### Directions
1: Translate this sentence from the vfio patch discussion into Spanish: "Note that we can no longer store the pfn in vm_pgoff if we want to use unmap_mapping_range() to zap a selective portion of the device fd corresponding to BAR mappings."
2: Carry the vfio patch discussion forward from its last shown line.

### Document text
----------------
Yan Zhao May 31, 2024, 11:41 p.m. UTC | #1
On Wed, May 29, 2024 at 10:52:31PM -0600, Alex Williamson wrote:
> With the vfio device fd tied to the address space of the pseudo fs
> inode, we can use the mm to track all vmas that might be mmap'ing
> device BARs, which removes our vma_list and all the complicated lock
> ordering necessary to manually zap each related vma.
> 
> Note that we can no longer store the pfn in vm_pgoff if we want to use
> unmap_mapping_range() to zap a selective portion of the device fd
> corresponding to BAR mappings.
> 
> This also converts our mmap fault handler to use vmf_insert_pfn()
> because we no longer have a vma_list to avoid the concurrency problem
> with io_remap_pfn_range().  The goal is to eventually use the vm_ops
> huge_fault handler to avoid the additional faulting overhead, but
> vmf_insert_pfn_{pmd,pud}() need to learn about pfnmaps first.
>
Do we also consider looped vmf_insert_pfn() in mmap fault handler? e.g.
for (i = vma->vm_start; i < vma->vm_end; i += PAGE_SIZE) {
	offset = (i - vma->vm_start) >> PAGE_SHIFT;
	ret = vmf_insert_pfn(vma, i, base_pfn + offset);
	if (ret != VM_FAULT_NOPAGE) {
		zap_vma_ptes(vma, vma->vm_start, vma->vm_end - vma->vm_start);
		goto up_out;
	}
}

Thanks
Yan
Alex Williamson June 1, 2024, 5:18 a.m. UTC | #2
On Sat, 1 Jun 2024 07:41:27 +0800
Yan Zhao <yan.y.zhao@intel.com> wrote:

> On Wed, May 29, 2024 at 10:52:31PM -0600, Alex Williamson wrote:
> > With the vfio device fd tied to the address space of the pseudo fs
> > inode, we can use the mm to track all vmas that might be mmap'ing
> > device BARs, which removes our vma_list and all the complicated lock
> > ordering necessary to manually zap each related vma.
----------------
### Recorded information
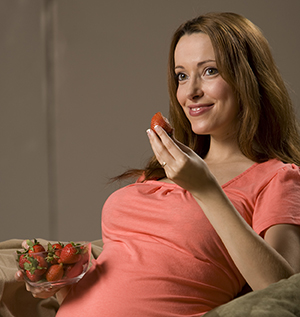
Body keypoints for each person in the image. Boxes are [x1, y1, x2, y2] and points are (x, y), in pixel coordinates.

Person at [16, 12, 300, 316]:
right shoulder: (164, 170)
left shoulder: (277, 177)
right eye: (182, 75)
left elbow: (282, 289)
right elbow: (135, 279)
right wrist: (63, 285)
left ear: (248, 76)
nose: (190, 92)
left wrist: (206, 190)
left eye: (210, 71)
----------------
### Answers for this exercise
1: Tenga en cuenta que ya no podemos almacenar el pfn en vm_pgoff si queremos usar unmap_mapping_range() para eliminar una parte selectiva del fd del dispositivo correspondiente a las asignaciones de BAR.

2:
> > 
> > Note that we can no longer store the pfn in vm_pgoff if we want to use
> > unmap_mapping_range() to zap a selective portion of the device fd
> > corresponding to BAR mappings.
> > 
> > This also converts our mmap fault handler to use vmf_insert_pfn()
> > because we no longer have a vma_list to avoid the concurrency problem
> > with io_remap_pfn_range().  The goal is to eventually use the vm_ops
> > huge_fault handler to avoid the additional faulting overhead, but
> > vmf_insert_pfn_{pmd,pud}() need to learn about pfnmaps first.
> >  
> Do we also consider looped vmf_insert_pfn() in mmap fault handler? e.g.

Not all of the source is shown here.